You might want to try altering the number of bins for the histogram (noticing that it warns about using a default). You can do this by adding `bins=15` as an extra argument to the `geom_histogram` function like this:

```{r}
ggplot(data=donkey) + geom_histogram(mapping=aes(x=Bodywt), bins=15)
```

*Note: that arguments to functions are separated using the comma.*

Try different bin sizes out, and settle on what you think provides a good summary of the data, balancing the signal from the data against the noise of too many jagged bins.

How would you describe this distribution? Add a sentence or two below describing the distribution. You can potentially comment on center, shape and spread.

The next code block uses a density plot instead. Try altering it you could add `fill=Sex` to change the fill colour for each sex. You might want to add `alpha=0.5` inside the `geom_density` function to make them partially transparent.

```{r}
ggplot(data=donkey) + geom_density(mapping=aes(x=Bodywt))
```

The next code block uses a boxplot instead to look at the distribution of body weights by sex. **Add a sentence describing what you see - is there much of a difference in body weight between male and female donkeys?**

```{r}
ggplot(data=donkey) + geom_boxplot(mapping=aes(x=Sex, y=Bodywt))
```

### Relationship between body weight and other measures

OK, now that we know how the body weights are distributed, we have some idea as to what a donkey weighs. We know it is unlikely to be less than 50kg, and probably no more than 220kg or so. But that is kinda useless for an individual donkey. Let's see if there is a relationship between body weight and some of the other measurements. e.g. to assess body weight versus height we can use:

```{r}
ggplot(data=donkey) + geom_point(mapping=aes(x=Height, y=Bodywt))
```

You should see a clear outlier. Try clicking on the `donkey` dataset in the `Environment` tab (top right) and searching through to find which observation it is. Clicking on the columns to sort them should help! You should find it is observation 52.
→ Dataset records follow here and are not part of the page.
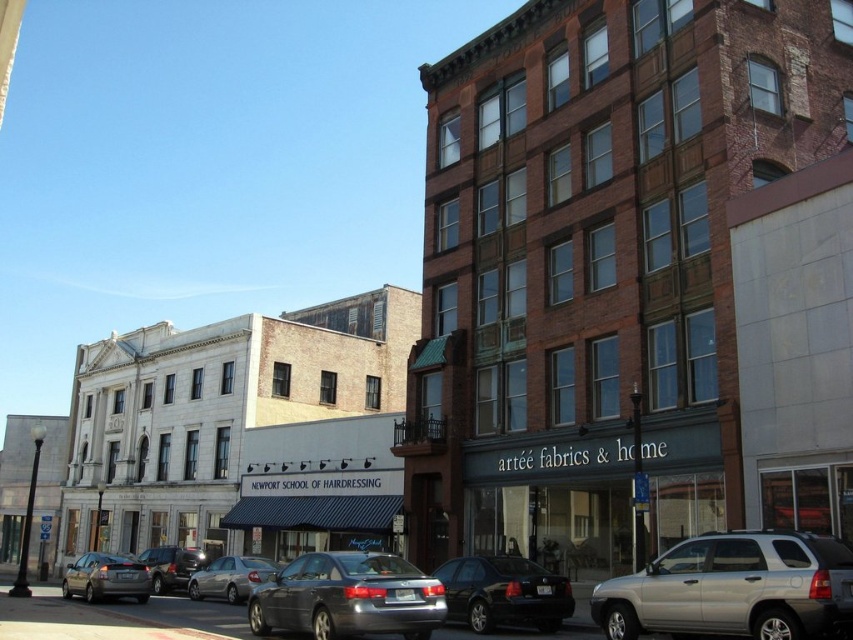
Question: Is satin silver sedan at center positioned at the back of shiny silver sedan at lower left?

Choices:
 (A) no
 (B) yes

Answer: (A)

Question: Does satin silver sedan at center appear on the right side of shiny silver sedan at lower left?

Choices:
 (A) no
 (B) yes

Answer: (B)

Question: Is silver metallic suv at lower right bigger than shiny silver sedan at lower left?

Choices:
 (A) no
 (B) yes

Answer: (A)

Question: Which object appears farthest from the camera in this image?

Choices:
 (A) matte gray sedan at lower left
 (B) satin silver sedan at center
 (C) silver metallic suv at lower right

Answer: (A)

Question: Among these objects, which one is nearest to the camera?

Choices:
 (A) matte gray sedan at lower left
 (B) silver metallic suv at lower right
 (C) silver metallic sedan at center

Answer: (B)

Question: Which point is farther to the camera?

Choices:
 (A) silver metallic suv at lower right
 (B) satin silver sedan at center
 (C) shiny black sedan at center

Answer: (C)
A good way to identify this one (and get rid of it) might be to use the `subset` command. Noticing that the outlier is the only one with `Height` more than 150cm, we could use:

```{r}
only_donkeys = subset(donkey, Height < 150)
```

This creates a new data frame (notice it's in your Environment) with all the donkeys except the outlier. Redo the plot above (copy and paste the code) using this new data frame instead.

```{r}

```

Now, add some more code (you can do it in the code block above, or add a new one) to produce plots of body weight versus the other measurement variables (Length, Heartgirth, Umbgirth). Add some notes in response to the following questions:

 - How would you describe the relationships you see in the graphs?
 - Are they increasing or decreasing?
 - Are they straight lined or curved?
 - Which one would describe the **strongest** relationship do you think? What criteria are you using to assess this?
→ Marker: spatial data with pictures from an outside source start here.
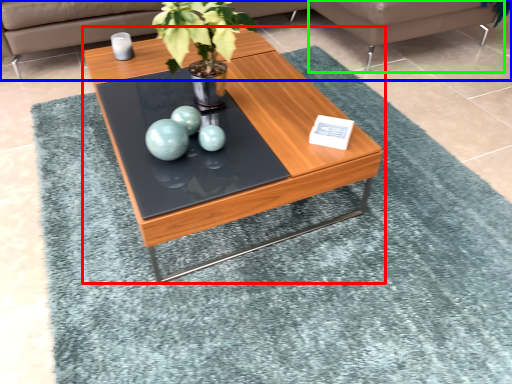
Question: Which object is positioned closest to coffee table (highlighted by a red box)? Select from studio couch (highlighted by a blue box) and couch (highlighted by a green box).

Choices:
 (A) studio couch
 (B) couch

Answer: (B)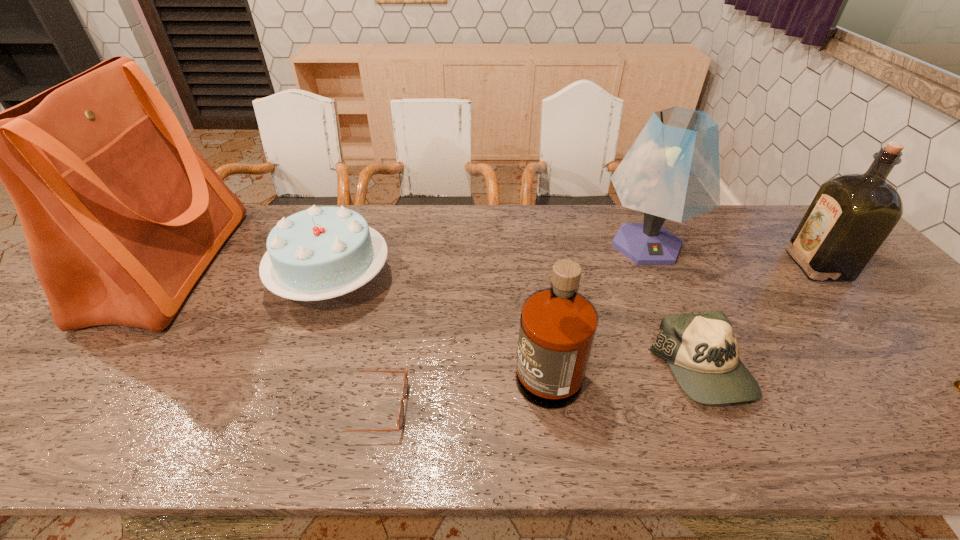
The image size is (960, 540). Find the location of `free space located 0.110m on the base of the lampshade`. free space located 0.110m on the base of the lampshade is located at coordinates (675, 306).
You should have noticed a *slight* curve in the body weight vs heartgirth plot. It turns out that the main tool we have in statistics is fitting a straight line to some data. So we usually try and make sure everything looks like a straight line. A classic way to do this is by using a log transformation. You can do this two ways: Firstly, we could replace `Heartgirth` and `Bodywt` in the `aes` bit with transformed versions `log(Heartgirth)` and `log(Bodywt)`. Try that in the code block below.

```{r}

```

An alternate is to leave them as-is, and add on `+ scale_x_log10()` after the `geom_point()` to switch the x axis to a log scale. In the code below I've also told the `scale_x_log10` function where I'd like the axis breaks/labels to go.

```{r}
ggplot(data=only_donkeys) + geom_point(mapping=aes(x=Heartgirth, y=Bodywt)) +
  scale_x_log10(breaks=c(80,100,120,140)) + scale_y_log10(breaks=c(50,100,150,200))
```

Just for interest, try using a smoother (to show the 'average' relationship). You can do this by switching the `geom_point` to `geom_smooth`.

You can also add both to the same plot - i.e. add the `geom_point` bit and then add on `geom_smooth` as well.

Once you're happy with your plot, add a comment or two about the relationship you see to your notebook to finish it up.